3. Golongan Karbamazepin, misalnya karbamazepin. Selain mempunyai efek antikonvulsif obat ini juga memperbaiki kewaspadaan dan perasaan. Selain itu juga mempunyai efek analgesia selektif dan digunakan pada pengobatan tabes dorsalis dan neuropati lainnya. Obat ini digunakan untuk mengatasi semua bangkitan epilepsi kecuali epilepsi tipe petit mal dan digunakan secara luas di Amerika Serikat. Efek samping yang dapat terjadi adalah pusing, vertigo, ataksia, penglihatan kabur, mual, muntah dan gangguan darah.

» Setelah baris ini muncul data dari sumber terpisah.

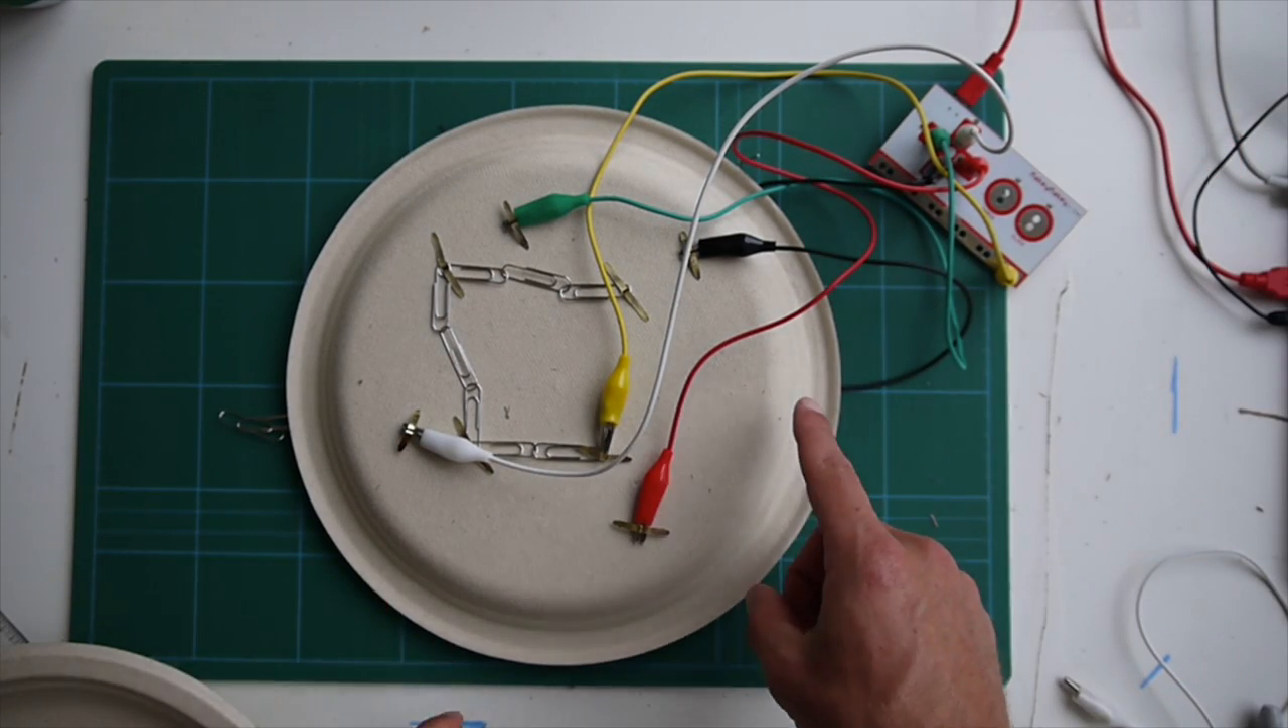So I've just flipped over the clock and I've connected up all the arrow keys of the makey makey to various pins.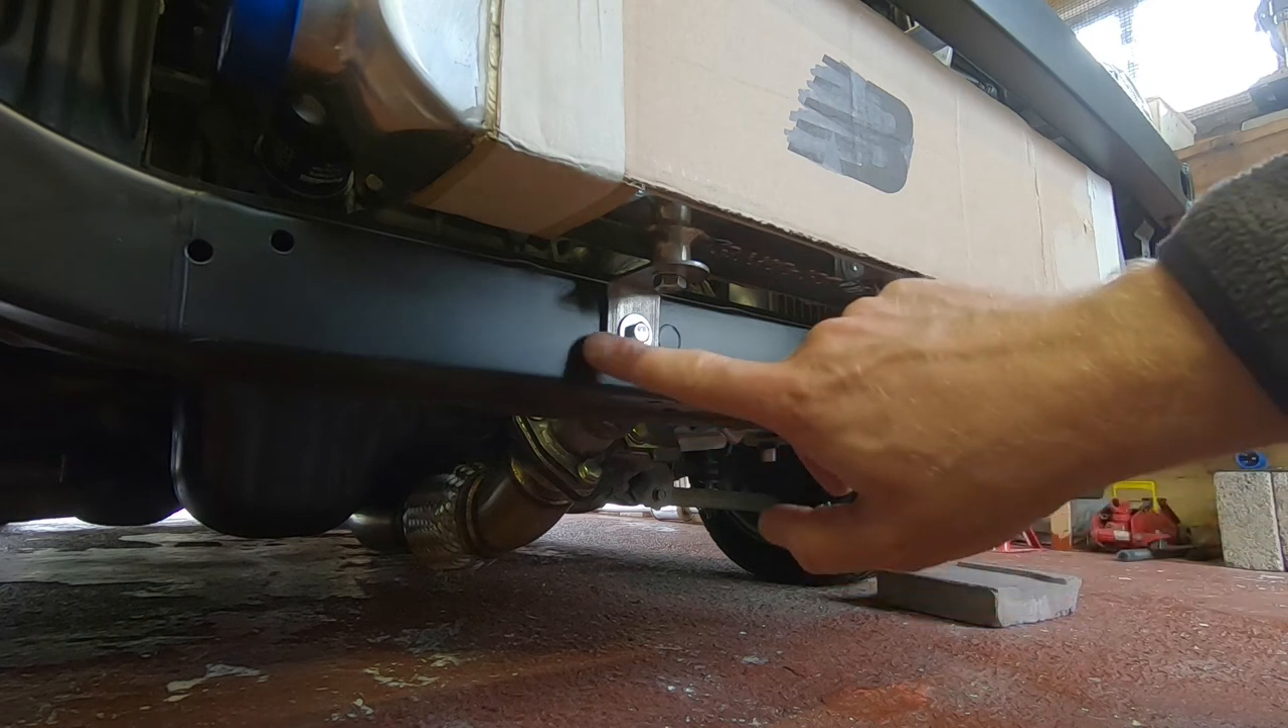We've painted the bumper bar black obviously that's back on there now.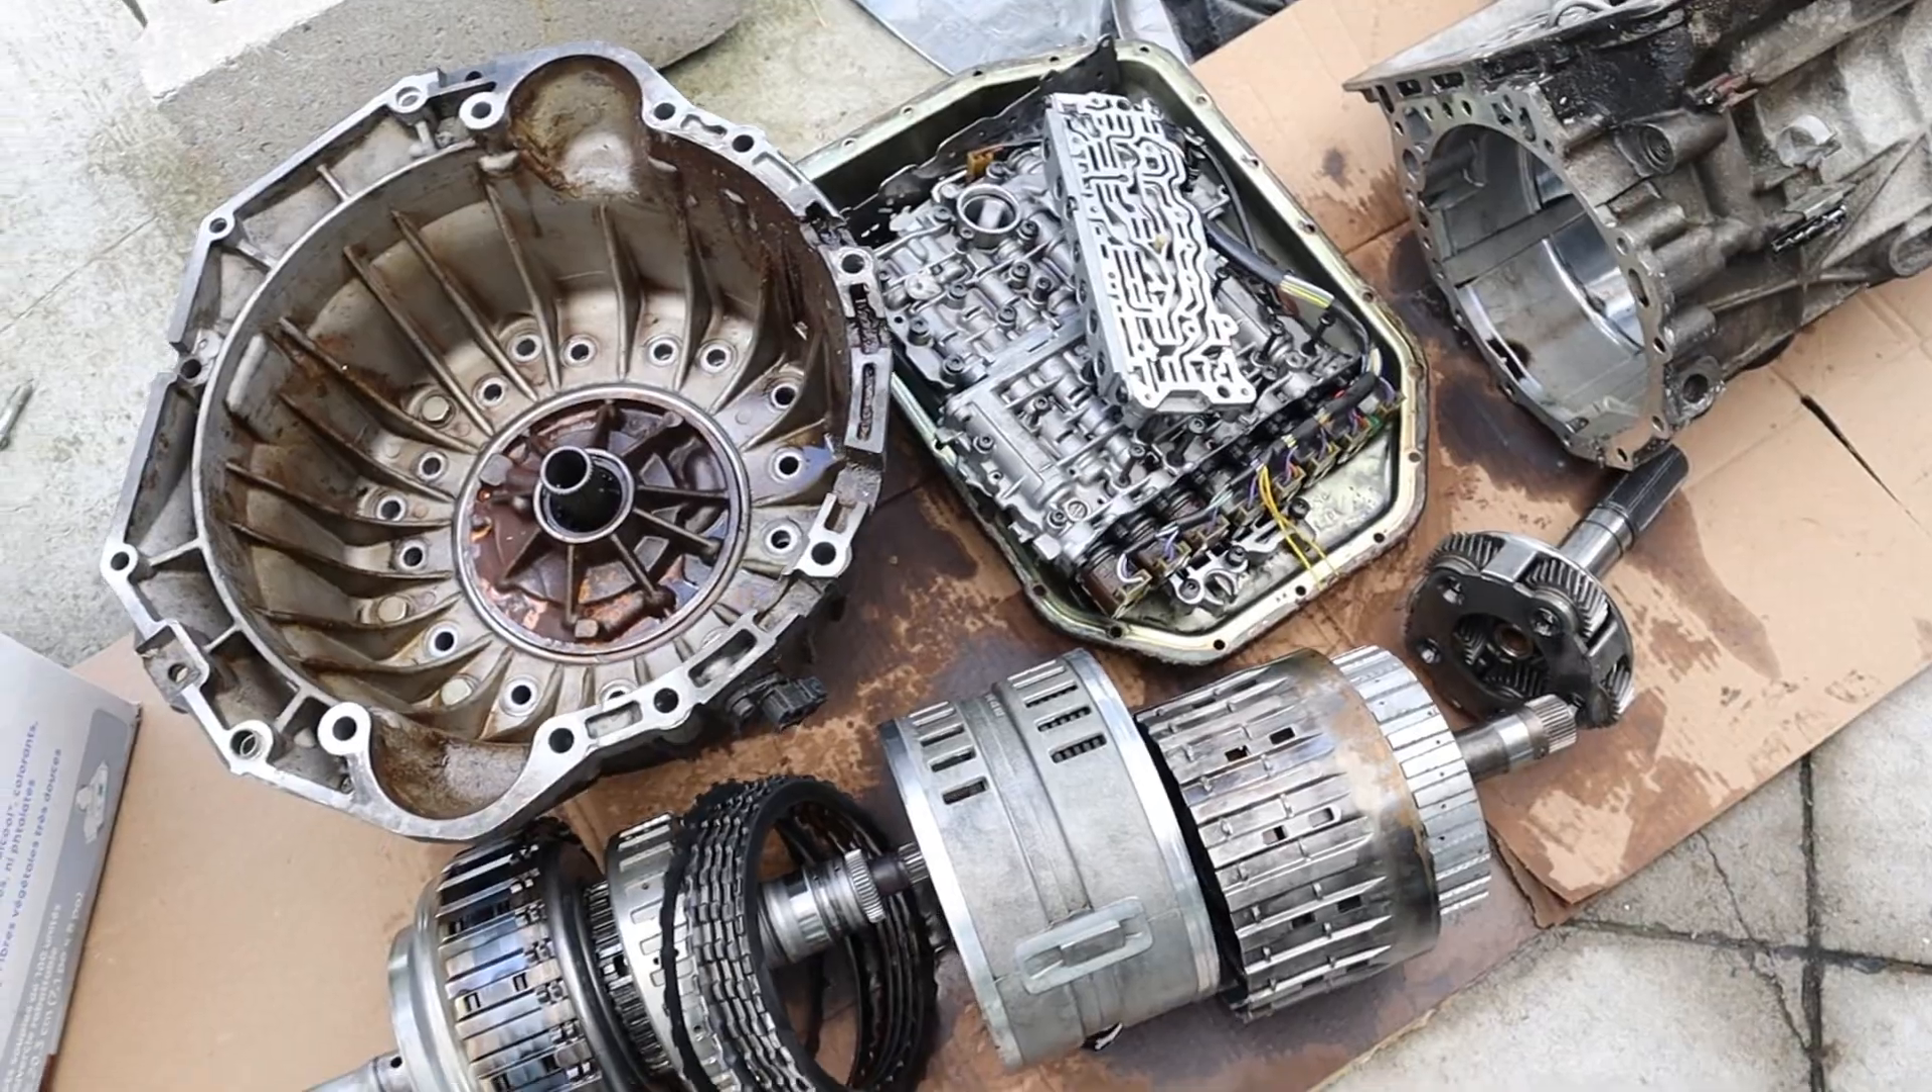Alright so here we've got most of the transmission all taken apart.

4. Golongan Benzodiazepin, misalnya diazepam, klonazepam, nitrazepam. Selain untuk antikonvulsi obat ini uga dipakai sebagai antiansietas. Diazepam intravena merupakan obat terpilih untuk status epileptikus dan merupakan obat antikonvulsi yang paling banyak dipakai. Obat ini digunakan untuk kejang umum maupun fokal. Efek samping yang dapat terjadi adalah obstruksi saluran nafas oleh lidah akibat relaksasi otot, depresi nafas hingga apneu, hipotensi, henti jantung dan ngantuk. Klonazepam dan nitrazepam digunakan untuk epilepsi tipe mioklonik, akinetik dan spasme. Efek samping berupa ngantuk, ataksia dan gangguan kepribadian.

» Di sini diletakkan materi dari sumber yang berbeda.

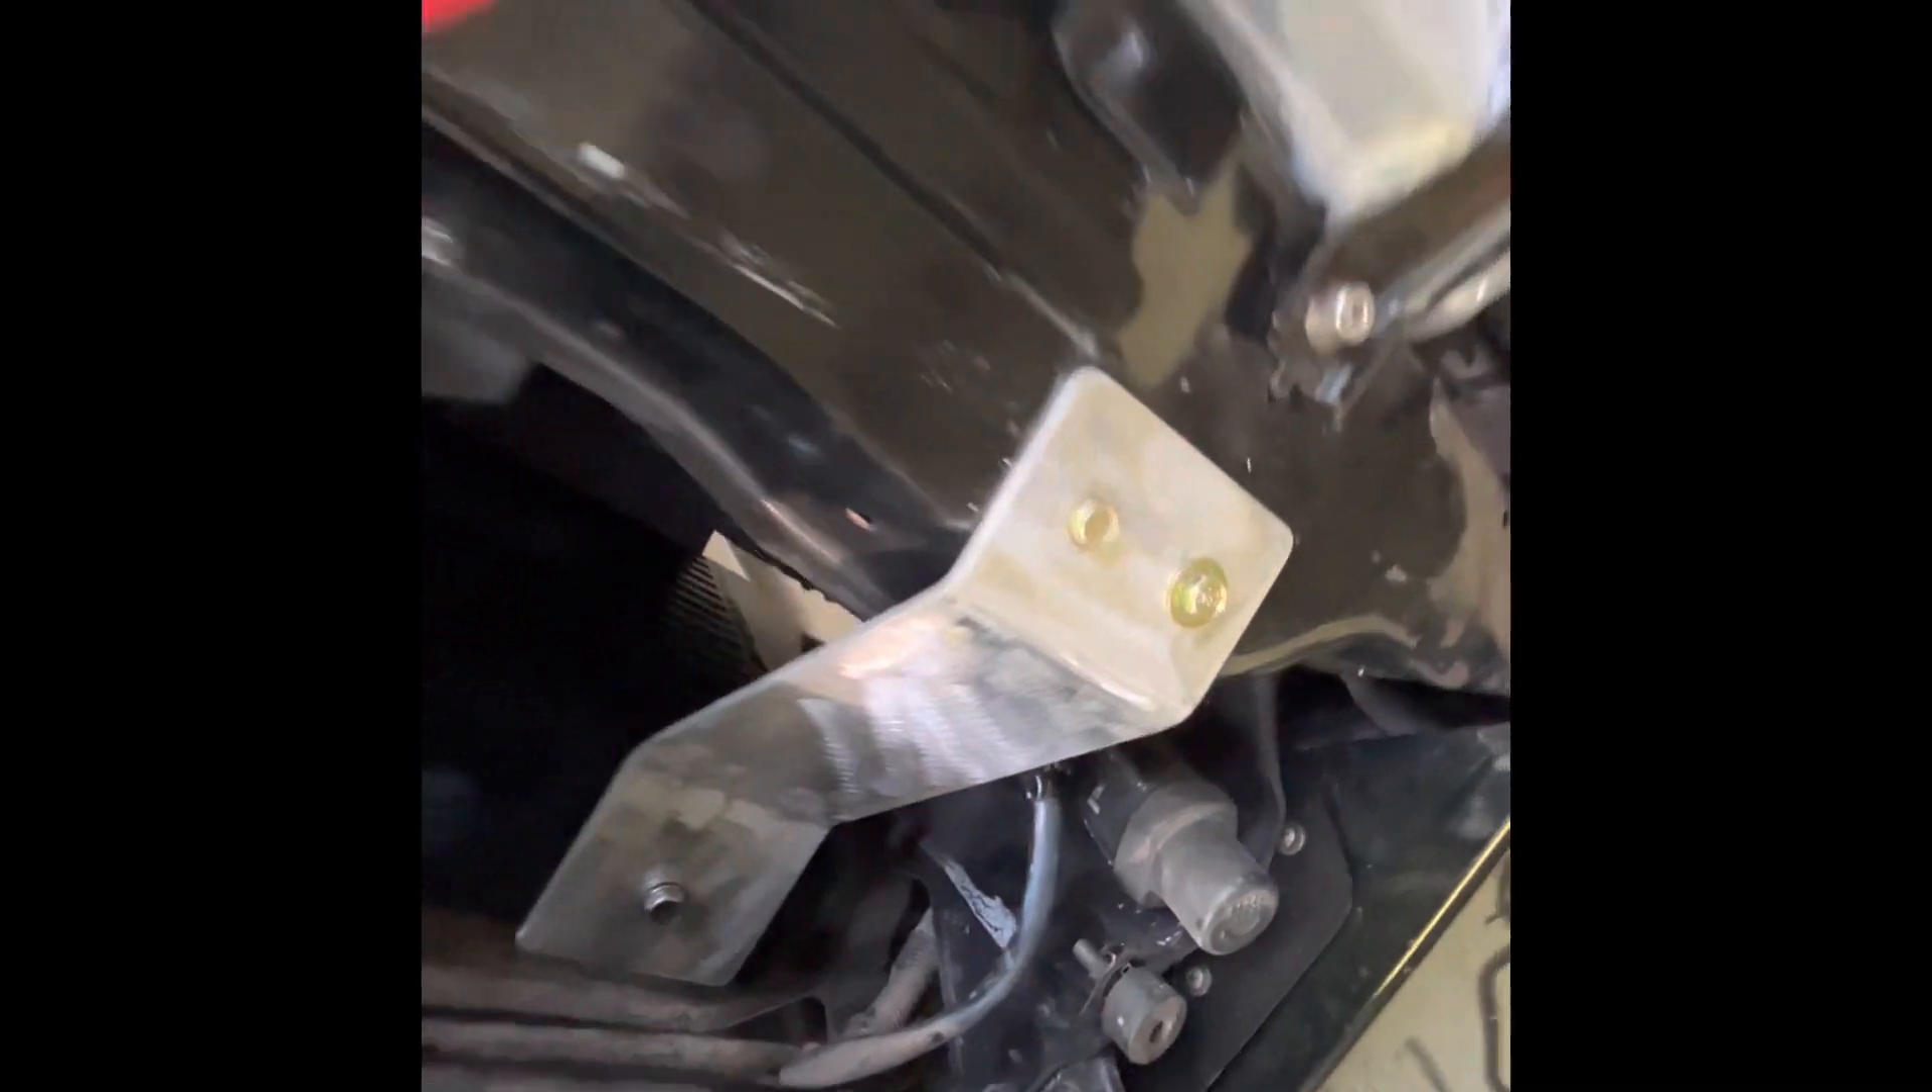That's the finished brackets from the top some temporary bolts in there for now until we get some more stainless fasteners.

5. Golongan Asam Valproat. Mekanisme kerja asam valproat didasarkan meningkatnya kadar asam gama aminobutirat (GABA) di otak. Indikasi pemberian obat ini adalah epilepsi petit mal, mioklonik dan tonik-klonik. Efek samping yang terjadi adalah gangguan saluran cerna, berupa mual dan muntah susunan saraf pusat (ngantuk, ataksia, tremor), gangguan fungsi hati, ruam kulit dan alopesia.
6. Antiepilepsi lain misalnya fenasemid dan asetazolamid.

Prinsip pengobatan epilepsi adalah (1) melakukan pengobatan kausal (penyebab) misalnya pembedahan pada tumor serebri, (2) menghindari faktor pencetus suatu bangkitan, misalnya alkohol, emosi dan kelelahan fisik maupun mental, (3) penggunaan antikonvulsi. Kriteria obat epilepsi yang baik adalah (1) dapat menekan bangkitan, (2) memiliki batas keamanan yang lebar, (3) satu jenis obat yang dapat menekan semua jenis bangkitan dan bekerjalangsung pada fokus bangkitan, (4) diberikan peroral dan masa kerja panjang, tidak menimbulkan gejala putus obat, (5) harganya murah.